Oliver is similarly captivated by Jack – a man he is coming to know as having his own code of honour that he lives by, no matter how strongly he might deny it. Oliver recognises that Jack’s gruffness is his way of keeping people at arms’ length and he very much wants to break through that barrier and show Jack that he’s worth caring about.

Cat Sebastian has crafted a very well-balanced tale in which the relationship between the protagonists takes centre stage, while also offering an intriguing sub-plot about the blackmail investigation. As I said at the outset, she takes a look at the inequality in a justice system that permitted the upper classes to – sometimes literally – get away with murder while it would hang a starving man for stealing a crust. And worse, a system that would turn a blind eye to a woman trapped in an abusive marriage or a woman being threatened in the vilest terms. But there is no heavy-handed sermonising or info-dumping; her observations are seamlessly incorporated into the plot, adding richness and colour to an already readable and entertaining story.

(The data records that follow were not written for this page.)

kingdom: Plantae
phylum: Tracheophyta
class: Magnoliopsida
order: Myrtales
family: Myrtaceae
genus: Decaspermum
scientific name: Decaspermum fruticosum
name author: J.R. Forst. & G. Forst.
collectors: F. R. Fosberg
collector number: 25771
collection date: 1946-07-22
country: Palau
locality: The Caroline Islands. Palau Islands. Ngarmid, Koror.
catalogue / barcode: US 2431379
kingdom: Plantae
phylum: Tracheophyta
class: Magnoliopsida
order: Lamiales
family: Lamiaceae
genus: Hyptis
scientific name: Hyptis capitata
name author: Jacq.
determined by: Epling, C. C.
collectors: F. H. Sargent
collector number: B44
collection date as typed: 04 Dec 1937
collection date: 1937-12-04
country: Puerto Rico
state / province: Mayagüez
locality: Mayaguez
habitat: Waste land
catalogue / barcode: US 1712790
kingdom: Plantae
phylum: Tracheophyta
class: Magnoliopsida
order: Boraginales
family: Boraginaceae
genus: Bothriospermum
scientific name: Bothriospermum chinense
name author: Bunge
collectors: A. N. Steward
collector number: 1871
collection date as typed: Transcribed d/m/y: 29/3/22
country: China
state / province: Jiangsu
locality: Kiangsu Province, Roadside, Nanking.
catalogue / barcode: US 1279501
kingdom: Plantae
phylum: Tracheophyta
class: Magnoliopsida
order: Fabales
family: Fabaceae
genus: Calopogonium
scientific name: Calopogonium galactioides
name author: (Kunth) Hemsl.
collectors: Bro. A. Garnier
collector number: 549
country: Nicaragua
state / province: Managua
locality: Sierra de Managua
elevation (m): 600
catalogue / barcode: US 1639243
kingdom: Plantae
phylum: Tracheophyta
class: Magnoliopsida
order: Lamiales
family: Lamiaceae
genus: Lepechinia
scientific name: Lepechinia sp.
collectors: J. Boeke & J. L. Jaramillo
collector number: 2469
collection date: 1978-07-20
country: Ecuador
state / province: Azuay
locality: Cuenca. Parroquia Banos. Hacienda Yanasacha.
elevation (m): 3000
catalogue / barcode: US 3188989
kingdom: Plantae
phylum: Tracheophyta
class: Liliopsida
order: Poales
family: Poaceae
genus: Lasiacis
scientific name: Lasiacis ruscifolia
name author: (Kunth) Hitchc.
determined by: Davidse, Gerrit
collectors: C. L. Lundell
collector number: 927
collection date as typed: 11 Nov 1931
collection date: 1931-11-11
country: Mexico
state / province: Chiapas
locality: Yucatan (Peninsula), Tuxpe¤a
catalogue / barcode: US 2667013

But there’s no question that Jack and Oliver’s romance is at the heart of this book, and it’s by turns funny, tender, sexy, and wonderfully romantic. The two men complement each other in terms of their personalities and outlook; Jack is all rough edges, where Oliver is polished politeness and charm; Jack is outspoken where Oliver is more considered – and they make a terrific couple. I particularly liked their playfulness with each other, and the sense that, in spite of the class difference, they are equals in the relationship. I’ve not read m/m romance very widely, but in some I’ve read there is one experienced character and one who is less so or perhaps somewhat uncomfortable with his sexuality. It’s refreshing to see that isn’t the case here, and I really liked how, despite his blushes, Oliver is shown to be every bit as comfortable with himself and his preferences as Jack – and, when called for, just as naughty 😉 Even though they hide things from each other to start with, once they get to know and accept one another, there’s a lovely honesty to their relationship, a true caring that goes deeper than lust or attraction, and Ms. Sebastian has done a superb job in conveying that depth through their words and actions.

The Soldier’s Scoundrel captivated me from start to finish and is most definitely going on to my keeper shelf. The central romance is wonderfully portrayed, the characterisation is excellent and I loved Oliver and Jack to bits. I can’t wait for more from Ms. Sebastian and am eagerly awaiting her next book – about Jack’s flamboyant brother, Georgie – next year.